Während diese Agenda in Deutschland, Europa und weltweit politisch weitergetrieben wird, keimt Hoffnung auf, weil immer mehr Ärzte und Kliniken keine Abtreibungen mehr durchführen wollen. Sie berufen sich auf Gewissensgründe, dass ihr Beruf sie verpflichtet, Leben zu retten statt zu töten. Die von der 68er sexuellen Revolution ideologisierte Ärztegeneration geht in den Ruhestand, deshalb will die Ampelregierung Abtreibungen in der ärztlichen Aus- und Weiterbildung vorschreiben. Wer Ärzte gegen ihr Gewissen verpflichten will, gefährdet damit aber die Gesundheitsversorgung, statt sie inklusive Abtreibung sicherzustellen.

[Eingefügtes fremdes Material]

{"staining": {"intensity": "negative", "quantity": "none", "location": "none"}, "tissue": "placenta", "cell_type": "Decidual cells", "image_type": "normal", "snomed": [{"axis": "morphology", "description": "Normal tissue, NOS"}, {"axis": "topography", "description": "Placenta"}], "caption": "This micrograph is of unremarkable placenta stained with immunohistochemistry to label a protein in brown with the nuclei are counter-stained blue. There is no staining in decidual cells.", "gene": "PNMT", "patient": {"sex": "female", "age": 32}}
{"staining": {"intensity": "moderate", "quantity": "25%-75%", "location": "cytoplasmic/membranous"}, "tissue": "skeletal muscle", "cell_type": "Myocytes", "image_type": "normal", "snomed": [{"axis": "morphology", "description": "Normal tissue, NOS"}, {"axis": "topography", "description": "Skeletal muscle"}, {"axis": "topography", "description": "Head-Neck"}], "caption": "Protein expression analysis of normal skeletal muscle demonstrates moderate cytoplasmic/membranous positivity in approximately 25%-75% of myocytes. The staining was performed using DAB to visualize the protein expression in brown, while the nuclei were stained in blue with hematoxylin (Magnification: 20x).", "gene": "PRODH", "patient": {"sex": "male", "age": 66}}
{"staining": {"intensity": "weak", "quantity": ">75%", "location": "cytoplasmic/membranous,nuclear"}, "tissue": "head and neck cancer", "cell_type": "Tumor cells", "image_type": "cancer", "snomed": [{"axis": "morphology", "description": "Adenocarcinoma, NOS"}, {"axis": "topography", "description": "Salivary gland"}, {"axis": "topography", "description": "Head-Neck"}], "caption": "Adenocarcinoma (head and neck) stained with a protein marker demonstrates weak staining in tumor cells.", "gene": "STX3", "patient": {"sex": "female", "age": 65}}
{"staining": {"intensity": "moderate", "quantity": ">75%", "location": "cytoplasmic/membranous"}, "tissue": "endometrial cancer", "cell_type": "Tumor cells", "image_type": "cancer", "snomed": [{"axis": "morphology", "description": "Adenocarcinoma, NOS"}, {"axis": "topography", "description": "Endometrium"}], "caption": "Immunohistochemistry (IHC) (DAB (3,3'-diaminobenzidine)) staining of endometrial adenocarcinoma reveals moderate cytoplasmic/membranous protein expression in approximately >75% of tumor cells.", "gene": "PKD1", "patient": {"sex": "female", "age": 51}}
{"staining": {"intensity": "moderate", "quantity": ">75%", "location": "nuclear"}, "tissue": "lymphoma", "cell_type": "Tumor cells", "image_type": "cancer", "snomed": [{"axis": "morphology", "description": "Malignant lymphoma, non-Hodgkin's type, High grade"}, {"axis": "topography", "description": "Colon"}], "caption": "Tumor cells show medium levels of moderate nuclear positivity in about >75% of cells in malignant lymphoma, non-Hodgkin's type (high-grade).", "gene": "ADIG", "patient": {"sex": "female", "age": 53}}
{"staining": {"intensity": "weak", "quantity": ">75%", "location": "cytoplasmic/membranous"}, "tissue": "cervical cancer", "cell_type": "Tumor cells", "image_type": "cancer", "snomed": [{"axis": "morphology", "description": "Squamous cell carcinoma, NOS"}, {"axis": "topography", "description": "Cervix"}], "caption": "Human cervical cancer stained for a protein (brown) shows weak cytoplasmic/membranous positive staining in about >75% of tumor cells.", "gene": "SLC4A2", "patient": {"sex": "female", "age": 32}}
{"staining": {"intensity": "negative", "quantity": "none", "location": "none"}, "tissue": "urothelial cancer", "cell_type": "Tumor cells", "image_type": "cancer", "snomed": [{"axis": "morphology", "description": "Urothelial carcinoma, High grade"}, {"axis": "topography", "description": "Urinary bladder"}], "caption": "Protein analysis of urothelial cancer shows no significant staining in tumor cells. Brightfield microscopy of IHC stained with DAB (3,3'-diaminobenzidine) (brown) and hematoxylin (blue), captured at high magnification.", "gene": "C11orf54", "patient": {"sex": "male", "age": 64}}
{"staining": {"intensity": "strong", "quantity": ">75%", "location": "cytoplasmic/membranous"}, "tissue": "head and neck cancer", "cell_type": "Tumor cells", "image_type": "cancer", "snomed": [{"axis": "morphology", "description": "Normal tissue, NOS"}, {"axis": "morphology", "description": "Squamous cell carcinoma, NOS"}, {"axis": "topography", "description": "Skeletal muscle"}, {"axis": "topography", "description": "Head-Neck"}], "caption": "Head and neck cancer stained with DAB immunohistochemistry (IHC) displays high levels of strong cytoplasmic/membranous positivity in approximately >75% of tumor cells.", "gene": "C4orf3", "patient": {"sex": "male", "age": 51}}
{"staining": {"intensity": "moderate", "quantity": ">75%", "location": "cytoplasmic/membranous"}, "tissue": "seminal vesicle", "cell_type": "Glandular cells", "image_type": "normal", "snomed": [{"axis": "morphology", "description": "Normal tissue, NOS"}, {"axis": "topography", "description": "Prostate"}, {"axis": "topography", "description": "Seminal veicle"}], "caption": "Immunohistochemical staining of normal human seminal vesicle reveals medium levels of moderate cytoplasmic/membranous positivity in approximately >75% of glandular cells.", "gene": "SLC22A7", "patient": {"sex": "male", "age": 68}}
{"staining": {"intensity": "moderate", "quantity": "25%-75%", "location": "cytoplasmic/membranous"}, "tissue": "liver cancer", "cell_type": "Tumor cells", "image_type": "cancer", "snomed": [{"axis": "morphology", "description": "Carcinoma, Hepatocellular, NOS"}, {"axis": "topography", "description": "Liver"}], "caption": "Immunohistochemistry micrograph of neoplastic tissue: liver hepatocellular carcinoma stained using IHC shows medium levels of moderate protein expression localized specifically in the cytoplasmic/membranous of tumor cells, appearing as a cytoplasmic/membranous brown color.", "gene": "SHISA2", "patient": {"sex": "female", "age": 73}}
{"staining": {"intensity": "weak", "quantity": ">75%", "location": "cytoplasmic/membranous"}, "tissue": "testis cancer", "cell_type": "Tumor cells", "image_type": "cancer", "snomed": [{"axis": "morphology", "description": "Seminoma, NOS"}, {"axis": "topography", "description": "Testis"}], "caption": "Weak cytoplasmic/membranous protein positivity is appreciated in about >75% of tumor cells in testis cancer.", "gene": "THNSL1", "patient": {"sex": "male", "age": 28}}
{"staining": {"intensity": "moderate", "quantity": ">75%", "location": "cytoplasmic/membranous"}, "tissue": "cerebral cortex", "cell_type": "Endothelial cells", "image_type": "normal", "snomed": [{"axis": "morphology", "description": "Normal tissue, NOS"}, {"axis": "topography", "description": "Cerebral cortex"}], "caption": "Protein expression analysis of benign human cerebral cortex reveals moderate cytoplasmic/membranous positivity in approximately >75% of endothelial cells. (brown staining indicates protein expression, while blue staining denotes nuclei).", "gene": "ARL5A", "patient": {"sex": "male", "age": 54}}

Eine Manipulation der Menschenrechte nach eigenen ideologischen Maßstäben verkehrt diese in ihr Gegenteil, wie es der Jahresbericht 2022 zu Menschenrechten und Demokratie des Europaparlaments tut. Es „äußert sich weiterhin besorgt über den Missbrauch und die Instrumentalisierung von Religion zur Befeuerung von Intoleranz oder der Untergrabung von Menschenrechten, wie der Rechte von LGBTIQ-Personen und der Rechte von Frauen auf sexuelle und reproduktive Gesundheit und damit verbundene Rechte sowie der Gedanken-, Gewissens- und Religionsfreiheit von Kindern“.1
Das Grundrecht auf Leben für Kinder wird hier Plagiaten von Menschenrechten unterworfen, die ihres unverfügbaren Kerns beraubt sind, wie ihn Papst Benedikt XVI. 2011 dem Deutschen Bundestag erklärt hat: „Von der Überzeugung eines Schöpfergottes her ist die Idee der Menschenrechte, die Idee der Gleichheit aller Menschen vor dem Recht, die Erkenntnis der Unantastbarkeit der Menschenwürde in jedem einzelnen Menschen und das Wissen um die Verantwortung der Menschen für ihr Handeln entwickelt worden.“2
Diese Maßstäbe des Rechts zu verteidigen ist das Gebot der Stunde. Bündnis C steht für die Umkehr zu einer Politik, die dem Leben dient, Familien unterstützt, Kinder zu haben und zu erziehen. Reproduktiv gesund kann niemals ein Recht auf Abtreibung sein, sondern eine Politik zugunsten einer reproduktiven Kultur. Sexuelle Selbstbestimmung haben Frauen und Männer über ihre Sexualkontakte, nicht aber über einen dabei gezeugten Menschen. Wir treten dieser Verkehrung der Grundrechte entgegen mit dem obersten Gebot, das Recht auf Leben zu schützen.